Claramente los cambios a hacer se tenían que encuadrar en un esquema global. Debía empezar por identificar los conocimientos clave. El diagnóstico de los factores de bloqueo era esencial: había que destruirlos y, en este aspecto, la tecnología podría ayudar. Le había gustado mucho una definición de tecnología que había leído: "...tecnología es conocimiento estructurado para la acción...".
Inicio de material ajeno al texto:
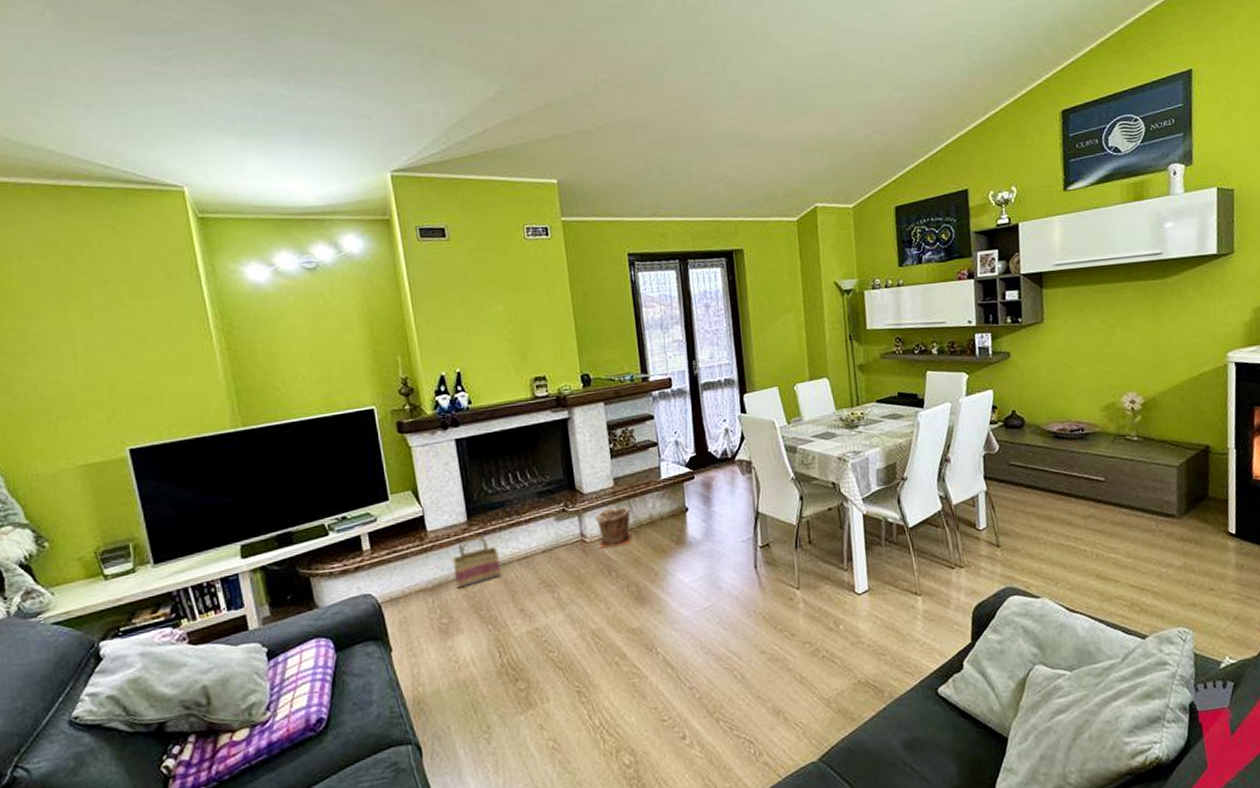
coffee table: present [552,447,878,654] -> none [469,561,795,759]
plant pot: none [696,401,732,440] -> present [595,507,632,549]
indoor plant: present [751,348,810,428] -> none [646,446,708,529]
Eso es, pensó: la tecnología era un medio para alcanzar un fin, ¡no un fin en sí mismo! Defino bien lo que quiero y luego miro qué tecnologías necesito, salgo a comprar tecnología y escojo la que me hace falta. Como dice mi mujer, hay que salir a comprar con una lista; si no, muchas veces te dejas deslumbrar y compras cosas que no hacen falta... Sin darse cuenta había dado un puñetazo sobre la mesa. El golpe hizo que un vaso de agua cayera encima de la servilleta. Alfonso miró el estrago y sonrió. En la servilleta sólo quedaba:

- Definir en qué soy el mejor.
- Analizar mis conocimientos clave para ello.
- Ver qué factores de bloqueo me impiden conseguir mi objetivo.
- Ver cómo mis conocimientos destruyen mis factores de bloqueo. Si no tengo los conocimientos necesarios, adquirirlos o desarrollarlos.
- Analizar qué tecnologías me hacen falta para mejorar mis actividades y conocimientos.
- Ver cómo los cuatro efectos de la tecnología se aplican a mi caso.

Acordarme de:
- Hacer todo esto con mi gente. Los consultores nos pueden asesorar y proporcionar metodología, pero somos nosotros quienes conocemos mejor la empresa.

- La incorporación de la tecnología siempre perturba el sistema.
- La tecnología debe ayudarme a resolver un problema, no crearme problemas indeseados.
- Sólo debo comprar aquello que necesito, no lo que me quieran vender.